▶ _PROVIDED PASSAGE_:
-- Opening Marker --
Goldman didn’t go down. But the storm kept raging. Those who wanted to survive had to reinvent themselves. One way to do it, if you were a salesperson fortunate enough to still have a few great clients left, was to go into overdrive and simply do more bread-and-butter business than anyone else. This was tough, since clients were unwilling to take risks. They were frozen, sitting on their hands, waiting for the next shoe to drop. Another way was to try to convince your clients to buy structured derivative products (black boxes) that might temporarily give them some hope: “Look, the markets are really panicked, but if you buy our GoldDust2000 product, instead of losing ten percent, you’re only going to lose two percent.” Since these structured products were created by the bank that sold them and not widely traded, they came with the markup one expects from any bespoke product. These kinds of murky promises were legally okay, because in the twenty pages of disclaimers on the document, somewhere there would be a line that read, “This may or may not be accurate; we may or may not believe what we’re telling you; we may or may not have the opposite view…”

Throughout the 2000s, Wall Street structured complex derivatives to help European governments such as Greece and Italy mask their debt and make their budgets look healthier than they actually were. These deals generated hundreds of millions of dollars in fees for the banks, but ultimately helped these countries kick the can, and their problems, down the road. Failing to address these problems culminated in the European sovereign debt crisis that the world is trying to deal with today.

But it doesn’t end with state governments. Municipalities and cities also get pulled in. Goldman sold a derivative called a swap to the City of Oakland to help it protect itself against rising interest rates. The product ultimately backfired, and is now costing the city millions of dollars a year. In 2009, JPMorgan Chase was forced to pay the SEC $700 million to settle a probe into the sale of structured derivatives that pushed Jefferson County, the most populous in Alabama, to the brink of bankruptcy.

There was tremendous potential for short-term profit in structured derivative products—also tremendous potential for short-term loss. But when clients are scared, you’re not telling them about possible downsides. Those are buried in the fine print of the ten-page disclaimer at the end of the contract. Most clients pay as close attention to that as you do when you hit the Accept button before downloading music from iTunes.

Buying one of these structured derivative products is a bit like going into a store and buying a can of tuna. The can clearly says, “Bumble Bee Tuna,” and features a cute little logo. You go home, and most of the time you enjoy some delicious tuna. But let’s say you get home one day and find dog food inside the can.
How can this be?
you wonder.
They told me it was tuna.
But then you look at the back of the can. There, in print so tiny as to be almost unreadable, is printed something like “Contents may not be tuna. May contain dog food.” The governments of Greece and Italy, the Libyan Investment Authority, the City of Oakland, the State of Alabama, and countless other endowments and foundations have all opened their cans and found dog food.

And somewhere along the way, Goldman Sachs stopped being the market maker it used to be, a firm that stood up and took risk in order to help clients, no matter how tumultuous the environment. The firm became pickier about what business it did, and did not, want to facilitate. It was willing to take reputational hits, as long as it kept its profit and loss intact. This was a long way from the days, weeks, and months post-9/11, when the firm’s main priority had been to facilitate client positions and get the markets up and running again. Back then, it was not the time to exploit our clients’ and competitors’ weaknesses—as now should not have been.
-- Closing Marker --
▶ _SUPPLIED MATERIAL_:
-- Opening Marker --
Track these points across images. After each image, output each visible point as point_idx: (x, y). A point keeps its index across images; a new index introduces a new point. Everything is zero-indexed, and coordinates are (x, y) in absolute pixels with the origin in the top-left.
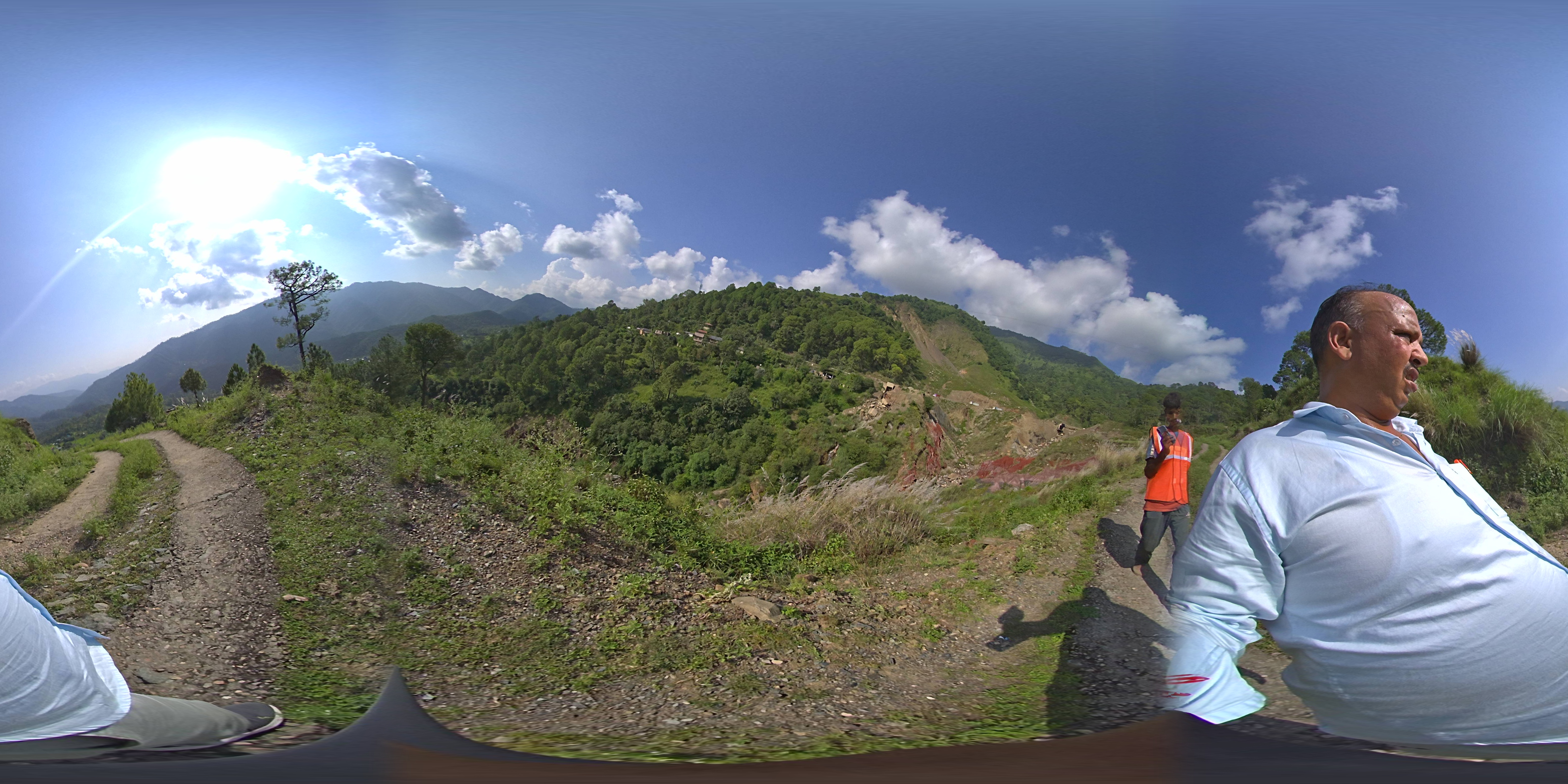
-- Closing Marker --
▶ _ASSIGNED TASK A_: Write out, word for word, the part of the passage on structured derivatives that opens with the words containing "There was tremendous" and closes with "can this be?".
▶ _ASSIGNED TASK B_: In the passage on structured derivatives, how much was JPMorgan Chase forced to pay the SEC in 2009?
Answer from the passage on structured derivatives alone, not from the data.

▶ _WRITTEN SOLUTION A_:
There was tremendous potential for short-term profit in structured derivative products—also tremendous potential for short-term loss. But when clients are scared, you’re not telling them about possible downsides. Those are buried in the fine print of the ten-page disclaimer at the end of the contract. Most clients pay as close attention to that as you do when you hit the Accept button before downloading music from iTunes.

Buying one of these structured derivative products is a bit like going into a store and buying a can of tuna. The can clearly says, “Bumble Bee Tuna,” and features a cute little logo. You go home, and most of the time you enjoy some delicious tuna. But let’s say you get home one day and find dog food inside the can.
How can this be?

▶ _WRITTEN SOLUTION B_: $700 million